**Exercise:**
Wherever pictures occur in the entries below, leave them out and retype the rest exactly.
*-*-*
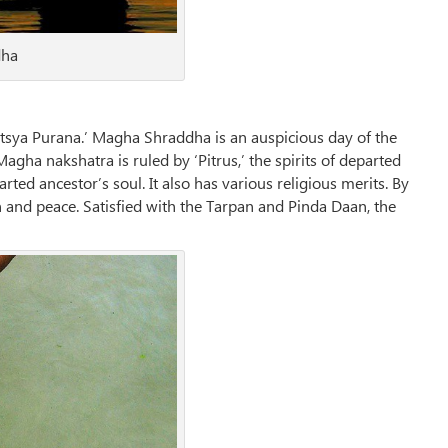
dha
sya Purana.’ Magha Shraddha is an auspicious day of the
agha nakshatra is ruled by ‘Pitrus,’ the spirits of departed
ed ancestor’s soul. It also has various religious merits. By
 and peace. Satisfied with the Tarpan and Pinda Daan, the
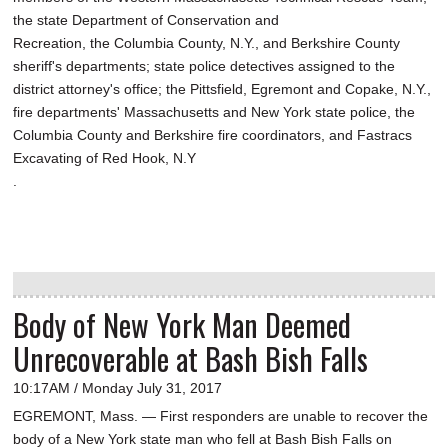
the state Department of Conservation and
Recreation, the Columbia County, N.Y., and Berkshire County
sheriff's departments; state police detectives assigned to the
district attorney's office; the Pittsfield, Egremont and Copake, N.Y.,
fire departments' Massachusetts and New York state police, the
Columbia County and Berkshire fire coordinators, and Fastracs
Excavating of Red Hook, N.Y
.
Body of New York Man Deemed
Unrecoverable at Bash Bish Falls
10:17AM / Monday July 31, 2017
EGREMONT, Mass. — First responders are unable to recover the
body of a New York state man who fell at Bash Bish Falls on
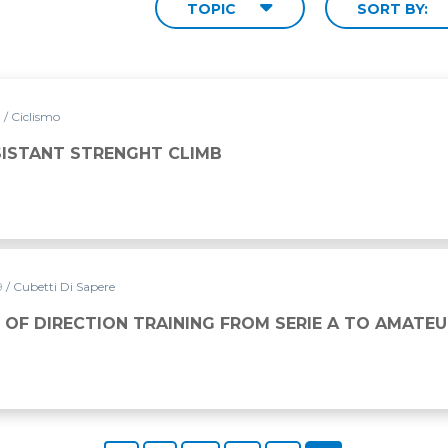
TOPIC
SORT BY:
9
/ Ciclismo
SISTANT STRENGHT CLIMB
19
/ Cubetti Di Sapere
INING FROM SERIE A TO AMATEURS
 OF DIRECTION TRAINING FROM SERIE A TO AMATE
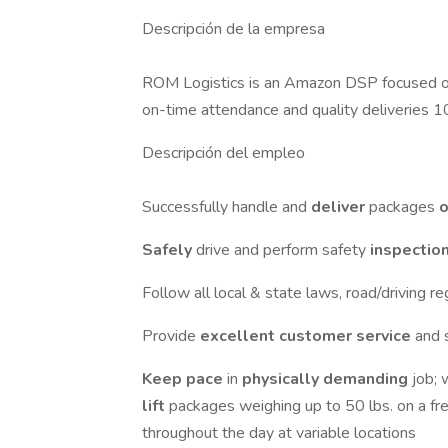
Descripción de la empresa
ROM Logistics is an Amazon DSP focused on 
on-time attendance and quality deliveries 1
Descripción del empleo
Successfully handle and
deliver
packages
o
Safely
drive and perform safety
inspectio
Follow all local & state laws, road/driving r
Provide
excellent customer service
and 
Keep pace
in
physically demanding
job; 
lift
packages weighing up to 50 lbs. on a fre
throughout the day at variable locations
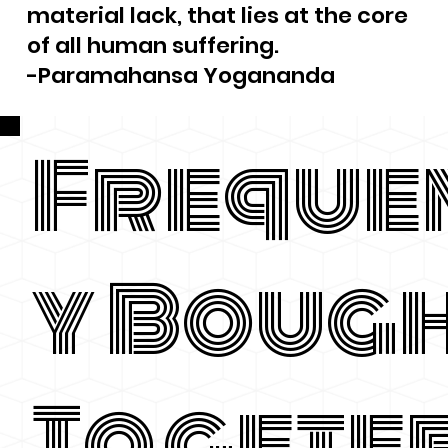
material lack, that lies at the core
of all human suffering.
-Paramahansa Yogananda
Freque
y Boug
Togete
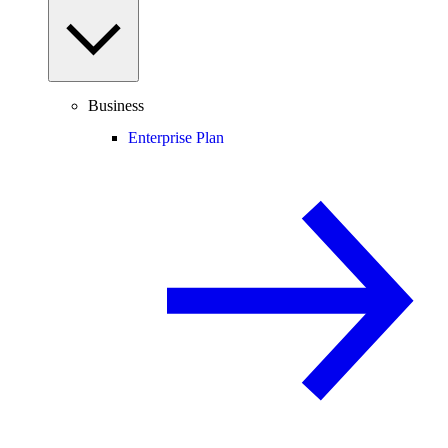
Business
Enterprise Plan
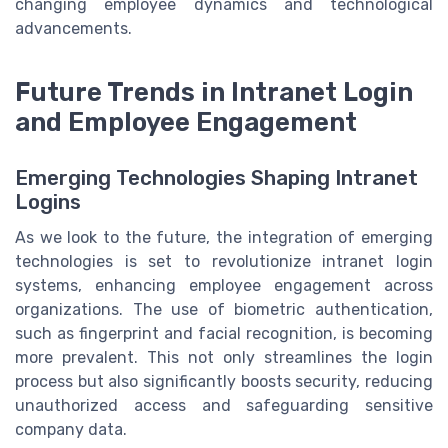
changing employee dynamics and technological
advancements.
Future Trends in Intranet Login
and Employee Engagement
Emerging Technologies Shaping Intranet
Logins
As we look to the future, the integration of emerging
technologies is set to revolutionize intranet login
systems, enhancing employee engagement across
organizations. The use of biometric authentication,
such as fingerprint and facial recognition, is becoming
more prevalent. This not only streamlines the login
process but also significantly boosts security, reducing
unauthorized access and safeguarding sensitive
company data.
*-*-*
**Final answer:**
dha
sya Purana.’ Magha Shraddha is an auspicious day of the
agha nakshatra is ruled by ‘Pitrus,’ the spirits of departed
ed ancestor’s soul. It also has various religious merits. By
 and peace. Satisfied with the Tarpan and Pinda Daan, the
the state Department of Conservation and
Recreation, the Columbia County, N.Y., and Berkshire County
sheriff's departments; state police detectives assigned to the
district attorney's office; the Pittsfield, Egremont and Copake, N.Y.,
fire departments' Massachusetts and New York state police, the
Columbia County and Berkshire fire coordinators, and Fastracs
Excavating of Red Hook, N.Y
.
Body of New York Man Deemed
Unrecoverable at Bash Bish Falls
10:17AM / Monday July 31, 2017
EGREMONT, Mass. — First responders are unable to recover the
body of a New York state man who fell at Bash Bish Falls on
TOPIC
SORT BY:
9
/ Ciclismo
SISTANT STRENGHT CLIMB
19
/ Cubetti Di Sapere
INING FROM SERIE A TO AMATEURS
 OF DIRECTION TRAINING FROM SERIE A TO AMATE
Descripción de la empresa
ROM Logistics is an Amazon DSP focused on 
on-time attendance and quality deliveries 1
Descripción del empleo
Successfully handle and
deliver
packages
o
Safely
drive and perform safety
inspectio
Follow all local & state laws, road/driving r
Provide
excellent customer service
and 
Keep pace
in
physically demanding
job; 
lift
packages weighing up to 50 lbs. on a fre
throughout the day at variable locations
material lack, that lies at the core
of all human suffering.
-Paramahansa Yogananda
Freque
y Boug
Togete
Business
Enterprise Plan
changing employee dynamics and technological
advancements.
Future Trends in Intranet Login
and Employee Engagement
Emerging Technologies Shaping Intranet
Logins
As we look to the future, the integration of emerging
technologies is set to revolutionize intranet login
systems, enhancing employee engagement across
organizations. The use of biometric authentication,
such as fingerprint and facial recognition, is becoming
more prevalent. This not only streamlines the login
process but also significantly boosts security, reducing
unauthorized access and safeguarding sensitive
company data.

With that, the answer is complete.